Malgré le vacarme et l’écho, la voix du roi des mers nous parvint haute et claire, comme s’il était à côté de nous. Il était content de lui, il avait trouvé une idée excentrique mais efficace pour nous amener jusqu’à la grotte. Il attendait maintenant que nous remplissions notre mission au plus vite.

 

-- A propos, ajouta-t-il avant de partir, j’ai quelques messages pour vous de la part de Clotaire, il me les a transmis par son coquillage. Les amis de Jerem ont réussi à semer vos poursuivants dans la montagne et ceux-ci sont repartis bredouilles. Vos compagnons sont maîtres dans l’art du camouflage et ils ont soudain disparu sans laisser de traces et en trompant les drones.
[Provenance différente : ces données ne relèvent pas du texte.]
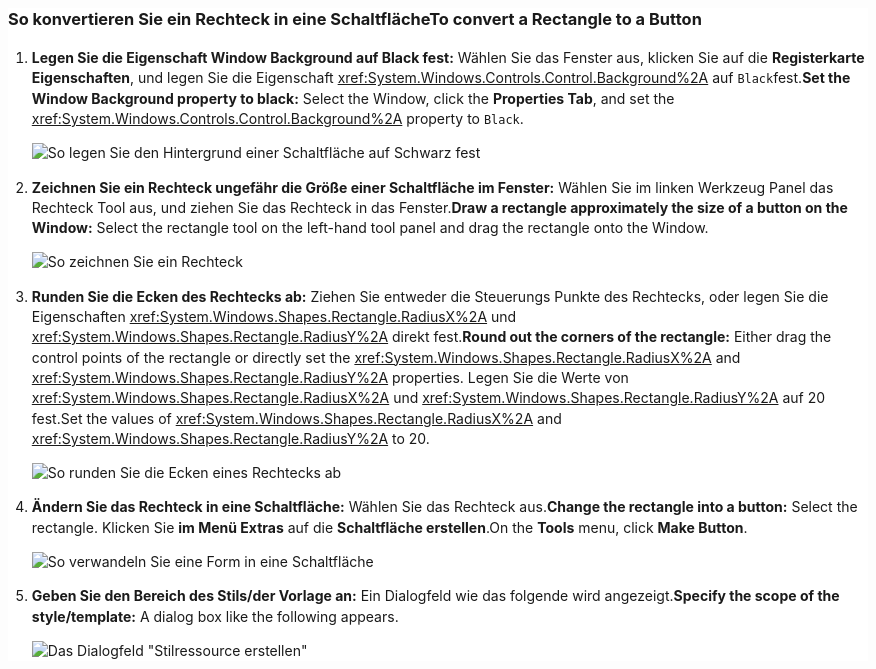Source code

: ### <a name="to-convert-a-rectangle-to-a-button"></a><span data-ttu-id="1e87b-126">So konvertieren Sie ein Rechteck in eine Schaltfläche</span><span class="sxs-lookup"><span data-stu-id="1e87b-126">To convert a Rectangle to a Button</span></span>

1. <span data-ttu-id="1e87b-127">**Legen Sie die Eigenschaft Window Background auf Black fest:** Wählen Sie das Fenster aus, klicken Sie auf die **Registerkarte Eigenschaften**, und legen Sie die Eigenschaft <xref:System.Windows.Controls.Control.Background%2A> auf `Black`fest.</span><span class="sxs-lookup"><span data-stu-id="1e87b-127">**Set the Window Background property to black:** Select the Window, click the **Properties Tab**, and set the <xref:System.Windows.Controls.Control.Background%2A> property to `Black`.</span></span>

    ![So legen Sie den Hintergrund einer Schaltfläche auf Schwarz fest](./media/custom-button-blend-changebackground.png)

2. <span data-ttu-id="1e87b-129">**Zeichnen Sie ein Rechteck ungefähr die Größe einer Schaltfläche im Fenster:** Wählen Sie im linken Werkzeug Panel das Rechteck Tool aus, und ziehen Sie das Rechteck in das Fenster.</span><span class="sxs-lookup"><span data-stu-id="1e87b-129">**Draw a rectangle approximately the size of a button on the Window:** Select the rectangle tool on the left-hand tool panel and drag the rectangle onto the Window.</span></span>

    ![So zeichnen Sie ein Rechteck](./media/custom-button-blend-drawrect.png)

3. <span data-ttu-id="1e87b-131">**Runden Sie die Ecken des Rechtecks ab:** Ziehen Sie entweder die Steuerungs Punkte des Rechtecks, oder legen Sie die Eigenschaften <xref:System.Windows.Shapes.Rectangle.RadiusX%2A> und <xref:System.Windows.Shapes.Rectangle.RadiusY%2A> direkt fest.</span><span class="sxs-lookup"><span data-stu-id="1e87b-131">**Round out the corners of the rectangle:** Either drag the control points of the rectangle or directly set the <xref:System.Windows.Shapes.Rectangle.RadiusX%2A> and <xref:System.Windows.Shapes.Rectangle.RadiusY%2A> properties.</span></span> <span data-ttu-id="1e87b-132">Legen Sie die Werte von <xref:System.Windows.Shapes.Rectangle.RadiusX%2A> und <xref:System.Windows.Shapes.Rectangle.RadiusY%2A> auf 20 fest.</span><span class="sxs-lookup"><span data-stu-id="1e87b-132">Set the values of <xref:System.Windows.Shapes.Rectangle.RadiusX%2A> and <xref:System.Windows.Shapes.Rectangle.RadiusY%2A> to 20.</span></span>

    ![So runden Sie die Ecken eines Rechtecks ab](./media/custom-button-blend-roundcorners.png)

4. <span data-ttu-id="1e87b-134">**Ändern Sie das Rechteck in eine Schaltfläche:** Wählen Sie das Rechteck aus.</span><span class="sxs-lookup"><span data-stu-id="1e87b-134">**Change the rectangle into a button:** Select the rectangle.</span></span> <span data-ttu-id="1e87b-135">Klicken Sie **im Menü Extras** auf die **Schaltfläche erstellen**.</span><span class="sxs-lookup"><span data-stu-id="1e87b-135">On the **Tools** menu, click **Make Button**.</span></span>

    ![So verwandeln Sie eine Form in eine Schaltfläche](./media/custom-button-blend-makebutton.png)

5. <span data-ttu-id="1e87b-137">**Geben Sie den Bereich des Stils/der Vorlage an:** Ein Dialogfeld wie das folgende wird angezeigt.</span><span class="sxs-lookup"><span data-stu-id="1e87b-137">**Specify the scope of the style/template:** A dialog box like the following appears.</span></span>

    ![Das Dialogfeld "Stilressource erstellen"](./media/custom-button-blend-makebutton2.gif)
Vous pouvez imaginer la colère des pisteurs perdus, cela nous a beaucoup amusés Clotaire et moi ! Clotaire a également envoyé des compagnons sur le troisième site où se trouvait la pimpiostrelle, il n’y a plus aucune fleur là-bas, il ne reste que de la roche nue, tout a été arraché et massacré par Jahangir et ses séides.

-- La pimpiostrelle a donc totalement disparu, fit Alma.   

-- Hélas, ajouta Jerem avec un pincement au coeur, ce n’est pas une bonne nouvelle, l’espèce s’est éteinte définitivement.

-- Il ne faut pas perdre espoir, reprit Alma avec une petite grimace, il y a toujours des solutions. Il en reste quelques brins sur l’île des Gondebaud.

-- Et maintenant foncez, dit Lamar, il est temps de mettre fin aux agissements de Jahangir. 

 

Obéissant à son injonction et trempés par les paquets de mer qui nous inondaient à chaque vague, nous nous engouffrâmes dans le boyau sombre et humide qui s’ouvrait devant nous. Avant que je pénètre à la suite des autres, Houang Ti descendit du ciel et vint se poser sur mon épaule.